Fully fluid cluster first roadmap
Transition to ansible overall success.
Overall general things to do in no particular order:
-
First iteration Gitlab provisioning in ansible (mainly copy+paste shell scripts) - Install
- Restore
- Plugins
- As many idempotent plays in ansible playbooks
-
Dynamically changing Kubernetes control plane/master node on server swapping - Using the consul and kubernetes cluster modules in ansible
-
Migrating as much installed software/services to containers - Consul
- Databases - Redis/Mongo/Postgres
-
Sharding/Clustering databases-
mongo/ redis / postgres
-
- Start using helm chart to provision Gitlab
- Shooting for full 0 downtime gitlab migration with minimal configuration by doing 1 -> 2 -> 1 nodes
- Integrate kubernetes with cloud kubernetes services for quick on-demand scaling
With the above list in mind, other general concepts/ideas that should naturally take shape.
- Most "roles" should be gone as most things should be migrated to containers.
- No such thing as "admin" role
- Dynamic/multiple kubernetes control planes across nodes
- Gitlab done via helm/kubernetes
- No such thing as "db" role
- Once DBs fully in containers with proper cluster data storage handling, provisioning should feel seamless
- Either fully deprecate docker swarm or every node part of swarm
Naturally some tasks come first before others.
After looking at the requirements in order to run Gitlab using kubernetes/helm charts, it actually increases our cloud footprint 3x. The goal was to actually lower it by spreading it across smaller servers getting more cores and the same ram/customizable ram (3x 2core-2gb for example) and allowing for HA and easy migrations.
The omnibus installation requires
https://docs.gitlab.com/ee/install/requirements.html
- 4 cores is the recommended minimum number of cores and supports up to 500 users
- 4GB RAM is the required minimum memory size and supports up to 500 users
While the Gitlab helm chart installation requires
https://docs.gitlab.com/charts/installation/
- A Kubernetes cluster, version 1.16 or higher. 8vCPU and 30GB of RAM is recommended.

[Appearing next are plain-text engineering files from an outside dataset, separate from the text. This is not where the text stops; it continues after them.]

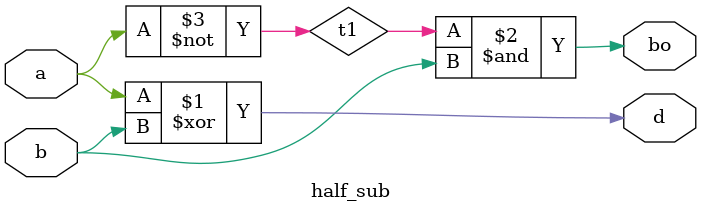
<source format=v>
`timescale 1ns / 1ps
module half_sub(a,b,bo,d);
input a,b;
output bo,d;
wire t1;

xor x1(d,a,b);
not n1(t1,a);
and a1(bo,t1,b);

endmodule

</source>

30 GB ram is literally 3-4x the standard 4core-8gb most cloud providers provide.
EDIT: Hmmm, according to this page we can lower that for non-prod systems
Guess we can toy around with it in a minimal test cluster
https://docs.gitlab.com/charts/installation/deployment.html#cpu-and-ram-resource-requirements
- The minimal GKE example values file provides an example of tuning the resources to fit within a 3vCPU 12gb cluster.

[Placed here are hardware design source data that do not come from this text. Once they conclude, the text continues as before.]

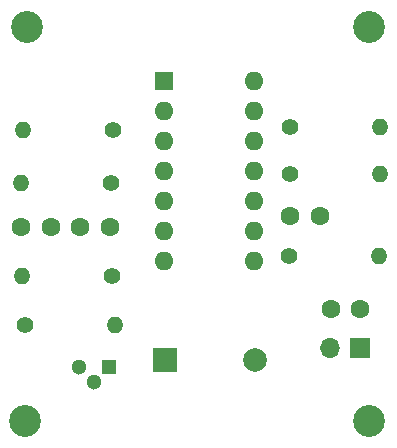
<source format=gbr>
%TF.GenerationSoftware,KiCad,Pcbnew,7.0.7*%
%TF.CreationDate,2023-10-16T17:48:26+02:00*%
%TF.ProjectId,cd4069-siren,63643430-3639-42d7-9369-72656e2e6b69,0*%
%TF.SameCoordinates,Original*%
%TF.FileFunction,Soldermask,Top*%
%TF.FilePolarity,Negative*%
%FSLAX46Y46*%
G04 Gerber Fmt 4.6, Leading zero omitted, Abs format (unit mm)*
G04 Created by KiCad (PCBNEW 7.0.7) date 2023-10-16 17:48:26*
%MOMM*%
%LPD*%
G01*
G04 APERTURE LIST*
%ADD10C,1.600000*%
%ADD11C,1.400000*%
%ADD12O,1.400000X1.400000*%
%ADD13R,1.700000X1.700000*%
%ADD14O,1.700000X1.700000*%
%ADD15C,2.700000*%
%ADD16R,1.600000X1.600000*%
%ADD17O,1.600000X1.600000*%
%ADD18R,1.300000X1.300000*%
%ADD19C,1.300000*%
%ADD20R,2.000000X2.000000*%
%ADD21C,2.000000*%
G04 APERTURE END LIST*
D10*
%TO.C,C1*%
X94050000Y-67300000D03*
X91550000Y-67300000D03*
%TD*%
D11*
%TO.C,R6*%
X114290000Y-58875000D03*
D12*
X121910000Y-58875000D03*
%TD*%
D13*
%TO.C,BT1*%
X120200000Y-77600000D03*
D14*
X117660000Y-77600000D03*
%TD*%
D11*
%TO.C,R3*%
X99250000Y-71500000D03*
D12*
X91630000Y-71500000D03*
%TD*%
D10*
%TO.C,C3*%
X114300000Y-66375000D03*
X116800000Y-66375000D03*
%TD*%
D11*
%TO.C,R4*%
X114250000Y-69800000D03*
D12*
X121870000Y-69800000D03*
%TD*%
D10*
%TO.C,C4*%
X120250000Y-74300000D03*
X117750000Y-74300000D03*
%TD*%
D15*
%TO.C,REF\u002A\u002A*%
X121000000Y-50400000D03*
%TD*%
%TO.C,REF\u002A\u002A*%
X121000000Y-83800000D03*
%TD*%
%TO.C,REF\u002A\u002A*%
X92000000Y-50400000D03*
%TD*%
%TO.C,REF\u002A\u002A*%
X91900000Y-83800000D03*
%TD*%
D11*
%TO.C,R2*%
X99170000Y-63600000D03*
D12*
X91550000Y-63600000D03*
%TD*%
D11*
%TO.C,R5*%
X114280000Y-62875000D03*
D12*
X121900000Y-62875000D03*
%TD*%
D16*
%TO.C,CD4069*%
X103600000Y-54975000D03*
D17*
X103600000Y-57515000D03*
X103600000Y-60055000D03*
X103600000Y-62595000D03*
X103600000Y-65135000D03*
X103600000Y-67675000D03*
X103600000Y-70215000D03*
X111220000Y-70215000D03*
X111220000Y-67675000D03*
X111220000Y-65135000D03*
X111220000Y-62595000D03*
X111220000Y-60055000D03*
X111220000Y-57515000D03*
X111220000Y-54975000D03*
%TD*%
D11*
%TO.C,R7*%
X91830000Y-75600000D03*
D12*
X99450000Y-75600000D03*
%TD*%
D10*
%TO.C,C2*%
X96550000Y-67300000D03*
X99050000Y-67300000D03*
%TD*%
D11*
%TO.C,R1*%
X99350000Y-59100000D03*
D12*
X91730000Y-59100000D03*
%TD*%
D18*
%TO.C,BC546*%
X98970000Y-79230000D03*
D19*
X97700000Y-80500000D03*
X96430000Y-79230000D03*
%TD*%
D20*
%TO.C,Piezo1*%
X103750000Y-78600000D03*
D21*
X111350000Y-78600000D03*
%TD*%
M02*

</source>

- The minimal Minikube example values file provides an example of tuning the resources to fit within a 2vCPU, 4gb Minikube instance.
This puts us in a rough spot in having 3 nodes our standard unless we can shrink our memory footprint below 4gb. Otherwise to have HA for our apps and DBs will require 2 additional 2core-2gb flat. A possibility is having the server with gitlab installed not be a kubernetes control plane. Along with other memory saving efforts, I believe we can get around 4gb, but staying below that will be a challenge.
We can now safely migrate mongo and our apps with 0 downtime across nodes seamlessly, but gitlab will still require some downtime. In this case we look into attempting the following for quick gitlab migrations:
- Having it installed and ready to go on the 2nd node
- Set read-only mode
- Backup on primary
- Restore on secondary
- Change DNS
- Allow writable again
Looks like gitlab provides instructions for updates. HA is premium so Helm chart becomes only option.
As much as I wanted to get gitlab into kubernetes sooner, its going to have to be a later. Theres still a lot of improvements to made across the project. I'd like servers booted up and ready to go in less than 5 minutes. This will require more baked-in installs/container downloads. 1-3 minutes for VM bootup, 2-3 minutes provisioning files and connecting services to cluster.